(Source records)
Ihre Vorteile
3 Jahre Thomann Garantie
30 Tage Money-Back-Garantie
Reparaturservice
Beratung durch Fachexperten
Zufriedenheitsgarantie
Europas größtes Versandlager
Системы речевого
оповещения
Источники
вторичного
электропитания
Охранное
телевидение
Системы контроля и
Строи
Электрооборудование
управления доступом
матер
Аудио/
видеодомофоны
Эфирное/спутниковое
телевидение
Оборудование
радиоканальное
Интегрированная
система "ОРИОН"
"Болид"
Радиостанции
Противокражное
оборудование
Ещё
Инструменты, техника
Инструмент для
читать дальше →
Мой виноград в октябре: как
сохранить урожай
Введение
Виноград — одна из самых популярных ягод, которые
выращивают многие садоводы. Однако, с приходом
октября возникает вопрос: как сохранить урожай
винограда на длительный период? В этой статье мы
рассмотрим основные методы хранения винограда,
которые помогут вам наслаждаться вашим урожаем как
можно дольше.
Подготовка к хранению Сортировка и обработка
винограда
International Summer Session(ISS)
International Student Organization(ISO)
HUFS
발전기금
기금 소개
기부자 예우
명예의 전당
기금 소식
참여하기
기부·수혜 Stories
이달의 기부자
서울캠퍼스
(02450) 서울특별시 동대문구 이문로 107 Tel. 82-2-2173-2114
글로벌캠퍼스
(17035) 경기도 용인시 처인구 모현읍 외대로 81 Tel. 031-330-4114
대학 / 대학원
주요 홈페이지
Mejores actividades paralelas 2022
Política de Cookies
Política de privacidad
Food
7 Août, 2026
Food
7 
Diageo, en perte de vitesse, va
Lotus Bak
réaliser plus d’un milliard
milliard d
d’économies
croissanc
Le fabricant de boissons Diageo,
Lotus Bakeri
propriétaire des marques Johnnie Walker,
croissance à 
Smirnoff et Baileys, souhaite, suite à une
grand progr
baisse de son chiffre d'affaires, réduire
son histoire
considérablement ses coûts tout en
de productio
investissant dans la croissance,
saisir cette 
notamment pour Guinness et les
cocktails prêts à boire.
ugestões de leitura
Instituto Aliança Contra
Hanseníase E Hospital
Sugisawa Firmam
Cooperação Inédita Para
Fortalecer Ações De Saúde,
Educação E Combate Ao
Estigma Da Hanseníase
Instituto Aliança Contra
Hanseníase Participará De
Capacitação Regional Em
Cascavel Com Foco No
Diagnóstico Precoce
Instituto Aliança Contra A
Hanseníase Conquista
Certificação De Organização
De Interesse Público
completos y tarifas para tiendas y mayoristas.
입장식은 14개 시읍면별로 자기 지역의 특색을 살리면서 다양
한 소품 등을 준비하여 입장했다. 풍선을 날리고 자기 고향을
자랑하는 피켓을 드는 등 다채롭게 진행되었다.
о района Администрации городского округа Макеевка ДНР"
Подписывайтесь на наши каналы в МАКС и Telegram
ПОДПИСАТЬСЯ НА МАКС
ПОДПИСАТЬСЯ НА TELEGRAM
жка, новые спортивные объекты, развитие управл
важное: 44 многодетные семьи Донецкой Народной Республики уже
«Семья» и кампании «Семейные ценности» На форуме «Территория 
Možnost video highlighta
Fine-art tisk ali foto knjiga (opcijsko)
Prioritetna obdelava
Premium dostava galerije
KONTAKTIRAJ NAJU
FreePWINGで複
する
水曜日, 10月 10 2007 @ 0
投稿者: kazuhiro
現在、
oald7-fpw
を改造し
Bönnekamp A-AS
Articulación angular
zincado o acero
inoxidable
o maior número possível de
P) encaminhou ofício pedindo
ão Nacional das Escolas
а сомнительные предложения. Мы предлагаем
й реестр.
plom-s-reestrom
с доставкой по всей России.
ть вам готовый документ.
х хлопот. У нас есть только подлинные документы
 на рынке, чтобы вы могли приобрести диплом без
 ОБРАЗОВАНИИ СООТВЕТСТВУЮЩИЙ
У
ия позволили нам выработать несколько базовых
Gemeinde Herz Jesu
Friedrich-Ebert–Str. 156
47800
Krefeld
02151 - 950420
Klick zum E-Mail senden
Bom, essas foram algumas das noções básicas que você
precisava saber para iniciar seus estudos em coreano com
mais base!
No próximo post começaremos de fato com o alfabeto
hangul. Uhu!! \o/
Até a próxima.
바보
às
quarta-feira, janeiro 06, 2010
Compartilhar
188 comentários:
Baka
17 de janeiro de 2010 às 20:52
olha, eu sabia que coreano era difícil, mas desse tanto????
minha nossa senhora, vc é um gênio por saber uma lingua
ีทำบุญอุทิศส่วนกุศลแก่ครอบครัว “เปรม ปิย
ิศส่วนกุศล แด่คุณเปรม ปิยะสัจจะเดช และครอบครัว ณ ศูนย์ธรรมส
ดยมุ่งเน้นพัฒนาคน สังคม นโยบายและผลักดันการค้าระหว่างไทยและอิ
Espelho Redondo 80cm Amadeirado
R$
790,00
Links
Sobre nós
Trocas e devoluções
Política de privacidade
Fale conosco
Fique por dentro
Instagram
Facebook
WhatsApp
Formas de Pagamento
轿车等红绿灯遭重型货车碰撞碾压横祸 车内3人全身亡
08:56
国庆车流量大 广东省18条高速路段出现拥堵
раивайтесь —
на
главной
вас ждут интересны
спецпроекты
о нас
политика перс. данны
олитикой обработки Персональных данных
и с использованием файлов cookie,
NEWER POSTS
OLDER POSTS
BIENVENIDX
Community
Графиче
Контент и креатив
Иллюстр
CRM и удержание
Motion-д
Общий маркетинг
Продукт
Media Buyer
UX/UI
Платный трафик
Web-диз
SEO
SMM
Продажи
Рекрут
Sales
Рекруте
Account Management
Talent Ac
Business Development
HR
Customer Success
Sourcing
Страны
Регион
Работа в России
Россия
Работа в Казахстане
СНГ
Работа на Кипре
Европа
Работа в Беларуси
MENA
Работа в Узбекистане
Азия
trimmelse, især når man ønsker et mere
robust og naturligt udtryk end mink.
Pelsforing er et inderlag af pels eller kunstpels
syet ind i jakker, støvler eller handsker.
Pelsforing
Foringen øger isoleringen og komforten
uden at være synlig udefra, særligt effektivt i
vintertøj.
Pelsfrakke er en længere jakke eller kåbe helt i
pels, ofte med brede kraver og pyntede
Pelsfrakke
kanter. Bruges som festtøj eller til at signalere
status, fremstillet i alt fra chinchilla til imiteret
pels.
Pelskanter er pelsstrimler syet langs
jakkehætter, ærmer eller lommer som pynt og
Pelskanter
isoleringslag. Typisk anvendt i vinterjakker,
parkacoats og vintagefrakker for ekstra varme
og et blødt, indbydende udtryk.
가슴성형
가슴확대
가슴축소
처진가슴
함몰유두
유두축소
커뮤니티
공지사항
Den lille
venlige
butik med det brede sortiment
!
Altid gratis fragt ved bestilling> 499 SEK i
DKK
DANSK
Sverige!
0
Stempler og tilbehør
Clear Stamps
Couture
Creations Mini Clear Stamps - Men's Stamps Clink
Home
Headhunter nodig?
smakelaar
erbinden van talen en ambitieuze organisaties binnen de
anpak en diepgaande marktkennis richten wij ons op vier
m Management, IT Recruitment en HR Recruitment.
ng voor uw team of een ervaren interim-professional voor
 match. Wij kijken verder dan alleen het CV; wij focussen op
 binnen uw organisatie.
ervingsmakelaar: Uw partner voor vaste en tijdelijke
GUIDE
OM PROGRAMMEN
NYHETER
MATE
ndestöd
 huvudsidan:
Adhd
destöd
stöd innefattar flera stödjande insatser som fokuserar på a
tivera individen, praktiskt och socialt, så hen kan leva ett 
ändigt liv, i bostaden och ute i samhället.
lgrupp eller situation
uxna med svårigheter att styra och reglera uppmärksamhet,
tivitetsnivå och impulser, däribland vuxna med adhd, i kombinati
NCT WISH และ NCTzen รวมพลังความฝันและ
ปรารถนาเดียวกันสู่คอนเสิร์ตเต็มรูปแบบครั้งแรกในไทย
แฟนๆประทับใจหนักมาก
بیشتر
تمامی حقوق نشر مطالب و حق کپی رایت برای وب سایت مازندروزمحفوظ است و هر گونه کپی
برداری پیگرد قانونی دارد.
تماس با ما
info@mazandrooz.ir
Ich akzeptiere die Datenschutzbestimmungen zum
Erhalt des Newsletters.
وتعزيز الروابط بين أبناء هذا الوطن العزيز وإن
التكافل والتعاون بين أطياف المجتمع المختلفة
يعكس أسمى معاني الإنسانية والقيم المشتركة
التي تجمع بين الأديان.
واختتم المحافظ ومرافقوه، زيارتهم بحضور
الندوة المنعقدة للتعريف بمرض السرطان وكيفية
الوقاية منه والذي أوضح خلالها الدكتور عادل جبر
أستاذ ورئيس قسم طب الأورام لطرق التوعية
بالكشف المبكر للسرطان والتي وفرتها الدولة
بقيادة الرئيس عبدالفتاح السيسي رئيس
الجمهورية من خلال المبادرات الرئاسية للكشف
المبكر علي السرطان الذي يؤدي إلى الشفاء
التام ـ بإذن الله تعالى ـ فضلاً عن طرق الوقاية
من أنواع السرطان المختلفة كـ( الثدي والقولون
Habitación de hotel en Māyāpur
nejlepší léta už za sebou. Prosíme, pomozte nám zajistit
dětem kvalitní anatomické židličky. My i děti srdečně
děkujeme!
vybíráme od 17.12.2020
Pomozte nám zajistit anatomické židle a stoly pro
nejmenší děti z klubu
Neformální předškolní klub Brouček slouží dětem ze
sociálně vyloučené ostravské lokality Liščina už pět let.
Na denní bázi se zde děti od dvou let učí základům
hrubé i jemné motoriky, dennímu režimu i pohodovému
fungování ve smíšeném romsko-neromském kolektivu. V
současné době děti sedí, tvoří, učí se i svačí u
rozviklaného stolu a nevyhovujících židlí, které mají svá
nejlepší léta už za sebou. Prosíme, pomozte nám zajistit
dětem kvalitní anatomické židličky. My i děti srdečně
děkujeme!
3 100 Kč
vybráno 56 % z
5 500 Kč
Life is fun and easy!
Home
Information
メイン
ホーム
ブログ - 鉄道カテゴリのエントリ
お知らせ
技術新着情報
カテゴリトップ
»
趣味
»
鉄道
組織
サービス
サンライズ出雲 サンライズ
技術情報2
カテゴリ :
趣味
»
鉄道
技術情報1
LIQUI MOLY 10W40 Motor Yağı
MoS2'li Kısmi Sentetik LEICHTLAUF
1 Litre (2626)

• _Required action_
Starting with the line with "Articulación angular" above and going on through the line with "Formas de Pagamento", transcribe every line exactly, both ends included, and add nothing.

• _Response below_
Articulación angular
zincado o acero
inoxidable
o maior número possível de
P) encaminhou ofício pedindo
ão Nacional das Escolas
а сомнительные предложения. Мы предлагаем
й реестр.
plom-s-reestrom
с доставкой по всей России.
ть вам готовый документ.
х хлопот. У нас есть только подлинные документы
 на рынке, чтобы вы могли приобрести диплом без
 ОБРАЗОВАНИИ СООТВЕТСТВУЮЩИЙ
У
ия позволили нам выработать несколько базовых
Gemeinde Herz Jesu
Friedrich-Ebert–Str. 156
47800
Krefeld
02151 - 950420
Klick zum E-Mail senden
Bom, essas foram algumas das noções básicas que você
precisava saber para iniciar seus estudos em coreano com
mais base!
No próximo post começaremos de fato com o alfabeto
hangul. Uhu!! \o/
Até a próxima.
바보
às
quarta-feira, janeiro 06, 2010
Compartilhar
188 comentários:
Baka
17 de janeiro de 2010 às 20:52
olha, eu sabia que coreano era difícil, mas desse tanto????
minha nossa senhora, vc é um gênio por saber uma lingua
ีทำบุญอุทิศส่วนกุศลแก่ครอบครัว “เปรม ปิย
ิศส่วนกุศล แด่คุณเปรม ปิยะสัจจะเดช และครอบครัว ณ ศูนย์ธรรมส
ดยมุ่งเน้นพัฒนาคน สังคม นโยบายและผลักดันการค้าระหว่างไทยและอิ
Espelho Redondo 80cm Amadeirado
R$
790,00
Links
Sobre nós
Trocas e devoluções
Política de privacidade
Fale conosco
Fique por dentro
Instagram
Facebook
WhatsApp
Formas de Pagamento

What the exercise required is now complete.